The second week of the impeachment inquiry of President Donald Trump got underway Tuesday morning with testimony from two top national security aides who have firsthand knowledge and listened to the president's phone call with Ukraine's president, Volodymyr Zelensky.
Top Ukraine expert, Lt. Col. Alexander Vindman and an aide to Vice President Mike Pence, Jennifer Williams, were called to testify in front of the House Intelligence Committee after they were subpoenaed as part of the inquiry into the July 25 phone call between Trump and Zelensky. The impeachment inquiry came about after a complaint filed by a still-unnamed whistleblower, President Trump reportedly pressured Ukraine's leader to investigate former Vice President Joe Biden's son for his dealings with a gas company in Ukraine. Democrats are accusing Trump of using $400 million in military aide earmarked by Congress for Ukraine as leverage for President Zelensky to publicly announce he was launching an investigation into Biden's son, Hunter.
According to the rules and procedures outlined for the hearings by Democrats, the chairman and ranking member of the Intelligence Committee will be allowed to question witnesses for up to 90 minutes, with 45 minutes apiece allowed for Democrats and Republicans. Committee aides will also be allowed time to question witnesses. A summary of the resolution states that will allow staff counsels to "follow their lines of inquiry to their ends," instead of having lawmakers question witnesses for five minutes.
During her opening statement before the impeachment inquiry, Williams said she found the call between Trump and Zelensky, "unusual."

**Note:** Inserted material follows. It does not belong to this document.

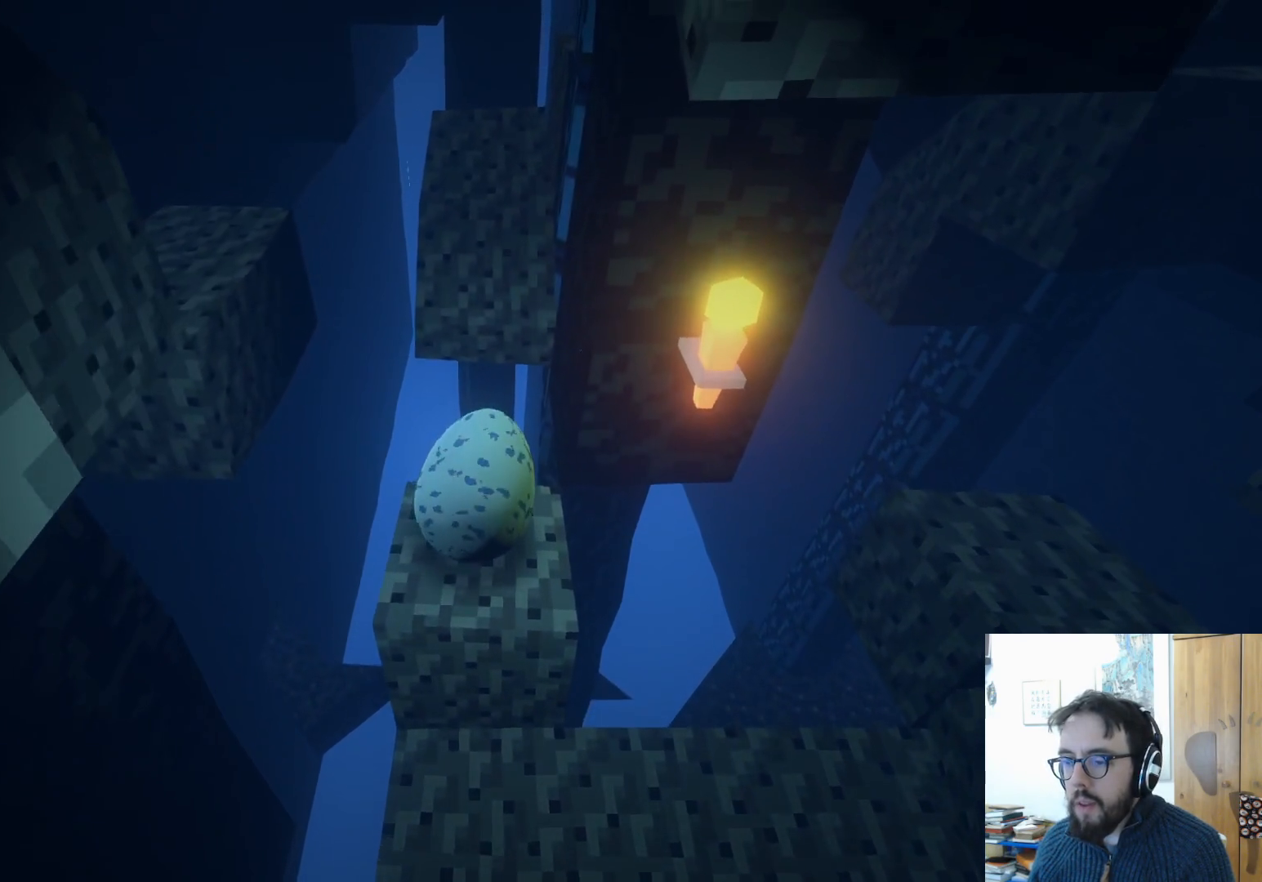
{"buttons": [], "left_stick": "center", "right_stick": "center", "events": [[17, "left_stick", "down-right"], [167, "left_stick", "down-left"], [217, "left_stick", "left"], [483, "left_stick", "center"]]}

"I found the July 25th phone call unusual because, in contrast to other presidential calls I had observed, it involved discussion of what appeared to be a domestic political matter," she said.
Vindman, who worked as the White House's top Ukraine expert for the National Security Council, said he too, had been concerned about what he heard on the phone call between Trump and Zelensky and that he'd reported his concerns, during his opening statement on Tuesday.

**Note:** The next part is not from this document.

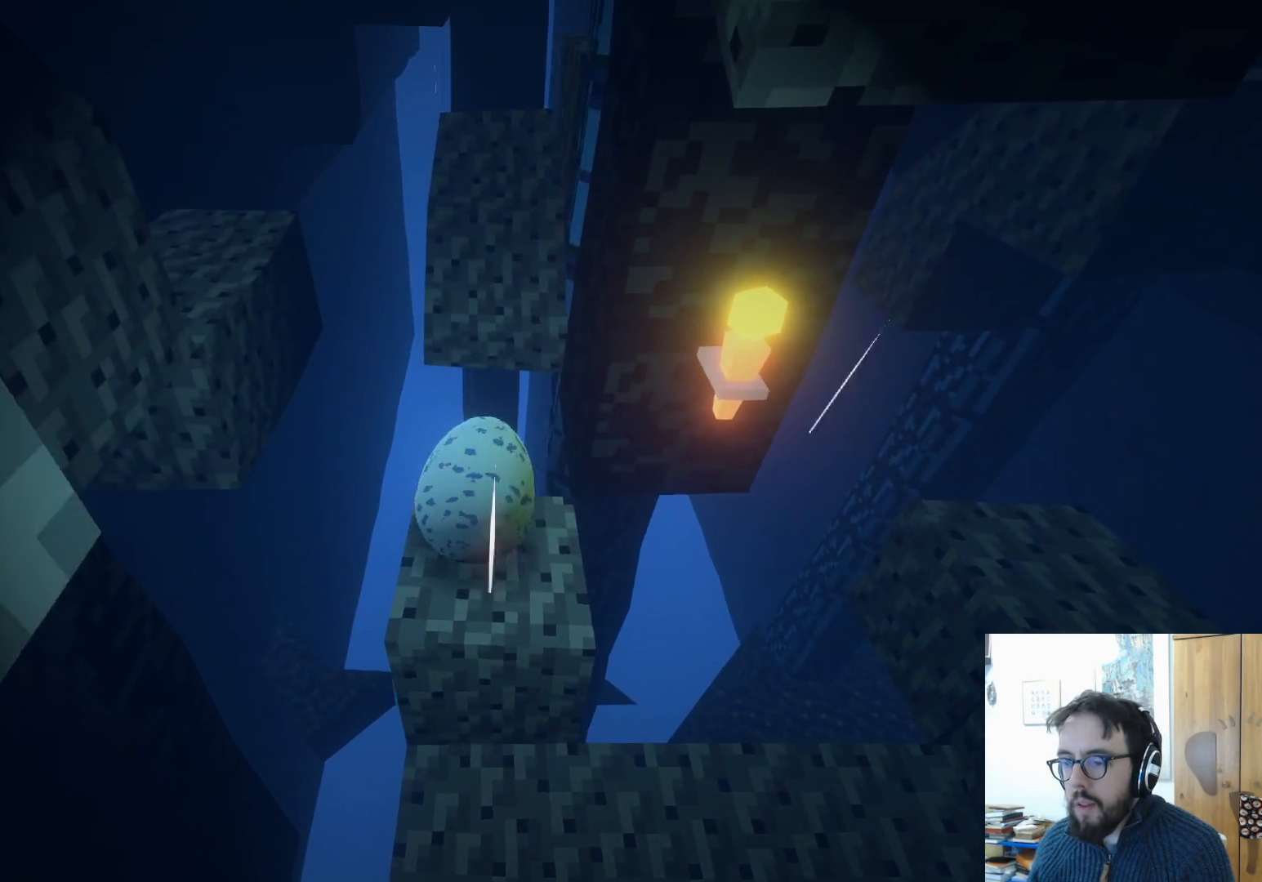
{"buttons": [], "left_stick": "down", "right_stick": "center", "events": [[100, "left_stick", "down-right"], [317, "left_stick", "down"]]}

"It is improper for the President of the United States to demand a foreign government investigate a US citizen and political opponent. It was also clear that if Ukraine pursued an investigation into the 2016 election, the Bidens, and Burisma, it would be interpreted as a partisan play. This would undoubtedly result in Ukraine losing bipartisan support, undermine US national security, and advance Russia’s strategic objectives in the region," Vindman said.
Both witnesses have previously testified behind closed doors before appearing at today's public hearing.
Two other witnesses are scheduled to take the stand today, including former Ukraine envoy, Kurt Volker, who is being summoned before the committee because he had multiple dealings with Rudy Giuliani,Trump's personal lawyer.